▶ _TASK ITEM_
Check every line of the entries below for "class", and copy the lines that have it.

[Opening EXCERPTED RECORDS section]

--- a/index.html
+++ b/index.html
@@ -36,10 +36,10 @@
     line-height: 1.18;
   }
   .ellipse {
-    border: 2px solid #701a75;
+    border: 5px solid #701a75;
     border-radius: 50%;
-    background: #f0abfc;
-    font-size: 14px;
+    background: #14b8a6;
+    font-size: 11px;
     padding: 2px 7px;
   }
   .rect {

[Closing EXCERPTED RECORDS section]
[Opening EXCERPTED RECORDS section]

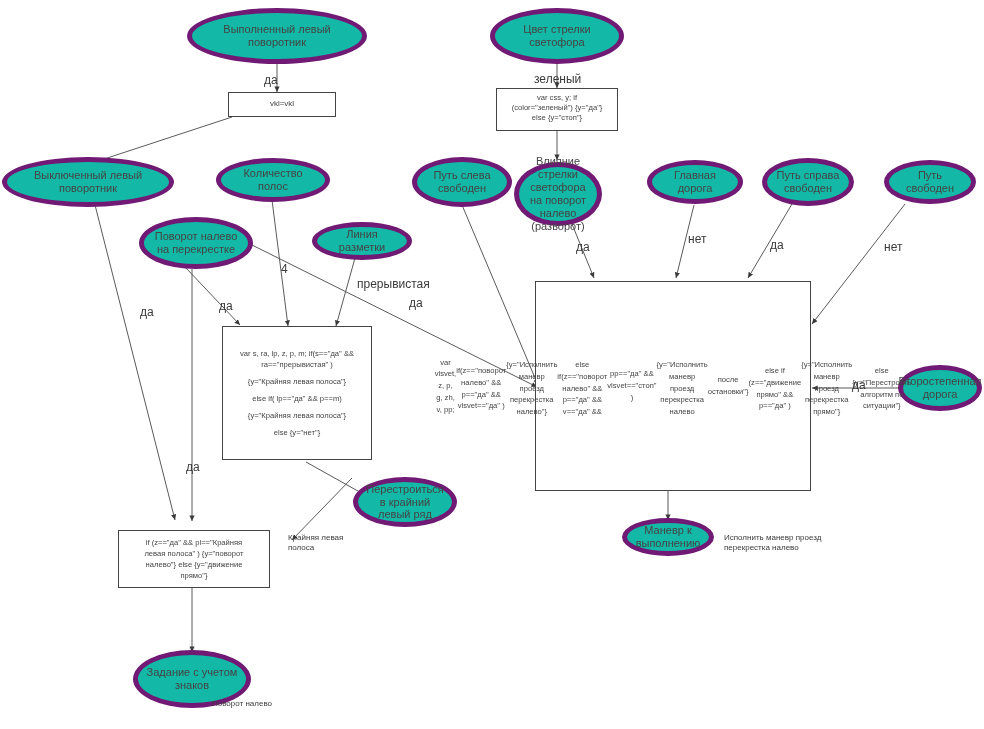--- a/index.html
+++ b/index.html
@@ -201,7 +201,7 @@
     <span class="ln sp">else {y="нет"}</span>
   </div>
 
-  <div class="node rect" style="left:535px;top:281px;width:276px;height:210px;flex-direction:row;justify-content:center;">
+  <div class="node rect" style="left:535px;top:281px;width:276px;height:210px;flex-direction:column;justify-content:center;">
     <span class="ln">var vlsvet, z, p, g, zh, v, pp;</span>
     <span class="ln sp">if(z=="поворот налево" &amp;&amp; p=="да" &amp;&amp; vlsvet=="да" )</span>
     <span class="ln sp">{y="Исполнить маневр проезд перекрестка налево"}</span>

[Closing EXCERPTED RECORDS section]

▶ _EXPECTED OUTPUT_
     <span class="ln sp">else {y="нет"}</span>
-  <div class="node rect" style="left:535px;top:281px;width:276px;height:210px;flex-direction:row;justify-content:center;">
+  <div class="node rect" style="left:535px;top:281px;width:276px;height:210px;flex-direction:column;justify-content:center;">
     <span class="ln">var vlsvet, z, p, g, zh, v, pp;</span>
     <span class="ln sp">if(z=="поворот налево" &amp;&amp; p=="да" &amp;&amp; vlsvet=="да" )</span>
     <span class="ln sp">{y="Исполнить маневр проезд перекрестка налево"}</span>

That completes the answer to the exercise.